* **What is required**
A word-for-word printout of the listing below is needed.

* **Data for the task**
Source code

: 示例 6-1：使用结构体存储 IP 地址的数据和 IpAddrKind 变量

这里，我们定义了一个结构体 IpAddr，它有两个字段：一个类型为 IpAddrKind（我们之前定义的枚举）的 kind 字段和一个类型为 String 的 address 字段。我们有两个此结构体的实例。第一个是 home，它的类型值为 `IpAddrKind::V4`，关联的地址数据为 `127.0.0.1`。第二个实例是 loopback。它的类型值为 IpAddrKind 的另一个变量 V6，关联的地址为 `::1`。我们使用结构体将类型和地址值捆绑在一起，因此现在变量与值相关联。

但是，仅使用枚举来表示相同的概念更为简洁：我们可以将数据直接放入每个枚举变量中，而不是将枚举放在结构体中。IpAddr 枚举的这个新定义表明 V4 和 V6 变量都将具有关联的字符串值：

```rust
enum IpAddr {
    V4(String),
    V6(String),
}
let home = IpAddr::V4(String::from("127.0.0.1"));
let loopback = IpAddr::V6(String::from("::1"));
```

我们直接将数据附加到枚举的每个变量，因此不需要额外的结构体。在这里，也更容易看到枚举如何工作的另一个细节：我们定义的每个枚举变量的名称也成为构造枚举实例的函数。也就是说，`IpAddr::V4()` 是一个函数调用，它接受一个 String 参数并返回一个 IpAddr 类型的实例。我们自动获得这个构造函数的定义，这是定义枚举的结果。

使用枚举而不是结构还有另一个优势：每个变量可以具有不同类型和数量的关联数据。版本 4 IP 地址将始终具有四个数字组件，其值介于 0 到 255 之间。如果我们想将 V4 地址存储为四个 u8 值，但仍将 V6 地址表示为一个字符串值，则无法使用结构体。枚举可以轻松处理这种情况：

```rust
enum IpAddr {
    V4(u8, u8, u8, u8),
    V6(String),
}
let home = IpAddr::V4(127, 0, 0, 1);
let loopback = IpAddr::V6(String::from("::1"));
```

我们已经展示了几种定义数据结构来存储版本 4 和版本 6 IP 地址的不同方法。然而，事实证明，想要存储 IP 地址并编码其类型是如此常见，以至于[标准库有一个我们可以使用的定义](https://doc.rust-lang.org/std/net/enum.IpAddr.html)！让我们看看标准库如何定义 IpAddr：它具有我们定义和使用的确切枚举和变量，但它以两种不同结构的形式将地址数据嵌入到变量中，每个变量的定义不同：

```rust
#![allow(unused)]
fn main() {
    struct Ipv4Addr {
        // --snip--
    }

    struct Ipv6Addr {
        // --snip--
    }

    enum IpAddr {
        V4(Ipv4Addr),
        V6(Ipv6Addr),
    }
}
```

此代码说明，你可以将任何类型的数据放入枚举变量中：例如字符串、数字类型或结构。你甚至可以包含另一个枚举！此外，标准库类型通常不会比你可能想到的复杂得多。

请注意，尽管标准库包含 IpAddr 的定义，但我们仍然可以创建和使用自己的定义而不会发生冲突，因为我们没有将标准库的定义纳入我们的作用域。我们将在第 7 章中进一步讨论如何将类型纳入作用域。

* **Result**
Source code

: 示例 6-1：使用结构体存储 IP 地址的数据和 IpAddrKind 变量

这里，我们定义了一个结构体 IpAddr，它有两个字段：一个类型为 IpAddrKind（我们之前定义的枚举）的 kind 字段和一个类型为 String 的 address 字段。我们有两个此结构体的实例。第一个是 home，它的类型值为 `IpAddrKind::V4`，关联的地址数据为 `127.0.0.1`。第二个实例是 loopback。它的类型值为 IpAddrKind 的另一个变量 V6，关联的地址为 `::1`。我们使用结构体将类型和地址值捆绑在一起，因此现在变量与值相关联。

但是，仅使用枚举来表示相同的概念更为简洁：我们可以将数据直接放入每个枚举变量中，而不是将枚举放在结构体中。IpAddr 枚举的这个新定义表明 V4 和 V6 变量都将具有关联的字符串值：

```rust
enum IpAddr {
    V4(String),
    V6(String),
}
let home = IpAddr::V4(String::from("127.0.0.1"));
let loopback = IpAddr::V6(String::from("::1"));
```

我们直接将数据附加到枚举的每个变量，因此不需要额外的结构体。在这里，也更容易看到枚举如何工作的另一个细节：我们定义的每个枚举变量的名称也成为构造枚举实例的函数。也就是说，`IpAddr::V4()` 是一个函数调用，它接受一个 String 参数并返回一个 IpAddr 类型的实例。我们自动获得这个构造函数的定义，这是定义枚举的结果。

使用枚举而不是结构还有另一个优势：每个变量可以具有不同类型和数量的关联数据。版本 4 IP 地址将始终具有四个数字组件，其值介于 0 到 255 之间。如果我们想将 V4 地址存储为四个 u8 值，但仍将 V6 地址表示为一个字符串值，则无法使用结构体。枚举可以轻松处理这种情况：

```rust
enum IpAddr {
    V4(u8, u8, u8, u8),
    V6(String),
}
let home = IpAddr::V4(127, 0, 0, 1);
let loopback = IpAddr::V6(String::from("::1"));
```

我们已经展示了几种定义数据结构来存储版本 4 和版本 6 IP 地址的不同方法。然而，事实证明，想要存储 IP 地址并编码其类型是如此常见，以至于[标准库有一个我们可以使用的定义](https://doc.rust-lang.org/std/net/enum.IpAddr.html)！让我们看看标准库如何定义 IpAddr：它具有我们定义和使用的确切枚举和变量，但它以两种不同结构的形式将地址数据嵌入到变量中，每个变量的定义不同：

```rust
#![allow(unused)]
fn main() {
    struct Ipv4Addr {
        // --snip--
    }

    struct Ipv6Addr {
        // --snip--
    }

    enum IpAddr {
        V4(Ipv4Addr),
        V6(Ipv6Addr),
    }
}
```

此代码说明，你可以将任何类型的数据放入枚举变量中：例如字符串、数字类型或结构。你甚至可以包含另一个枚举！此外，标准库类型通常不会比你可能想到的复杂得多。

请注意，尽管标准库包含 IpAddr 的定义，但我们仍然可以创建和使用自己的定义而不会发生冲突，因为我们没有将标准库的定义纳入我们的作用域。我们将在第 7 章中进一步讨论如何将类型纳入作用域。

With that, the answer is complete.